H.264 isn’t just for iTunes Music Store videos any more. More companies are looking to use Apple’s QuickTime technology to showcase their products and services and one of the major reasons is the H.264 open-standard video codec.
One of the biggest adopters is AccuWeather, the weather-forecasting service. AccuWeather has adopted the H.264 standard to produce weather videos throughout the day so users can follow weather patterns, storms or a particular city.
“We were really happy with the quality of the video and also the size — it makes it really easy for us to manage,” said AccuWeather R&D Creative Director Jay Mathieu
According to Mathieu, AccuWeather produces forecasts for 60 U.S. cities, with each video running for 90 seconds. There are also Canadian city forecasts, Spanish-language forecasts for eight U.S. cities, and breaking weather reports.
“The scale of [AccuWeather’s] operation is incredible,” said Frank Casanova, Apple’s director of QuickTime product marketing. “On any given day they produce over 30,000 weather videos, but when there is heavy weather — a blizzard or a hurricane — they will do over 100,000 videos a day.”
Producing that many videos every day is a feat for any company, but Apple points to H.264’s codec efficiencies as the reason such output is possible. “H.264 provides remarkable quality at low data rates and that’s really important to an organization producing and streaming this much content,” Casanova said.

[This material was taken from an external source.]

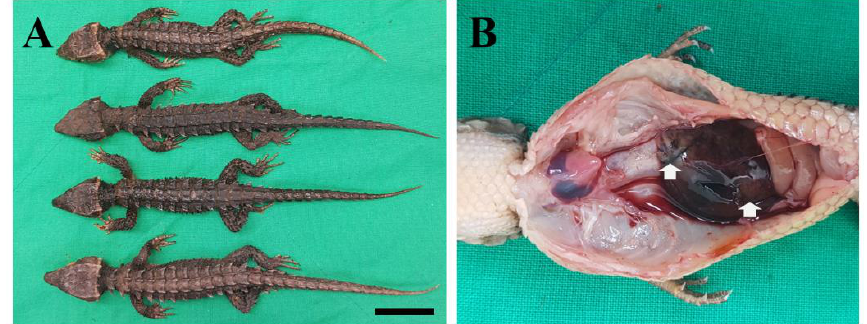
Figure 1. Findings of the examinations. ( A ) Gross examination (bar = 3 cm) and ( B ) hepatic lesions (white arrow) seen at necropsy.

As companies like AccuWeather adopt H.264 for its video needs, word tends to spread quickly among other companies—Mathieu said he is already fielding calls from AccuWeather’s partners wanting more information on the technology.
“More and more we are having clients come to us and asking about H.264 because they want to use it for everything from mobile devices to television video,” he added.
Web sites are not the only place users will see the Apple supported H.264 standard in the future. Apple predicts that in the coming years cable television networks will be using the technology for the same reasons Accuweather chose it—high quality video at low data rates.
Casanova explained that a lot of cable systems promoting MPEG-2 are at capacity. They don’t have any more bandwidth over the coax to push any new programming. With the advent of HD, that’s a real problem for them because HD is so much bigger than standard signals.
“H.264 is so efficient cable companies can actually add HD programming and not disrupt their standard definition cable offerings,” Casanova said. “That’s what is so remarkable about H.264.”
With its cross-platform compatibility, QuickTime, MPEG-4 and H.264 are continuing to make their mark in many different markets. With MPEG-4 at the heart of the Blu-ray and HD-DVD formats, that momentum is not likely to stop anytime soon.
“This is another vote of support for H.264, the standard and the architecture of QuickTime,” Casanova said.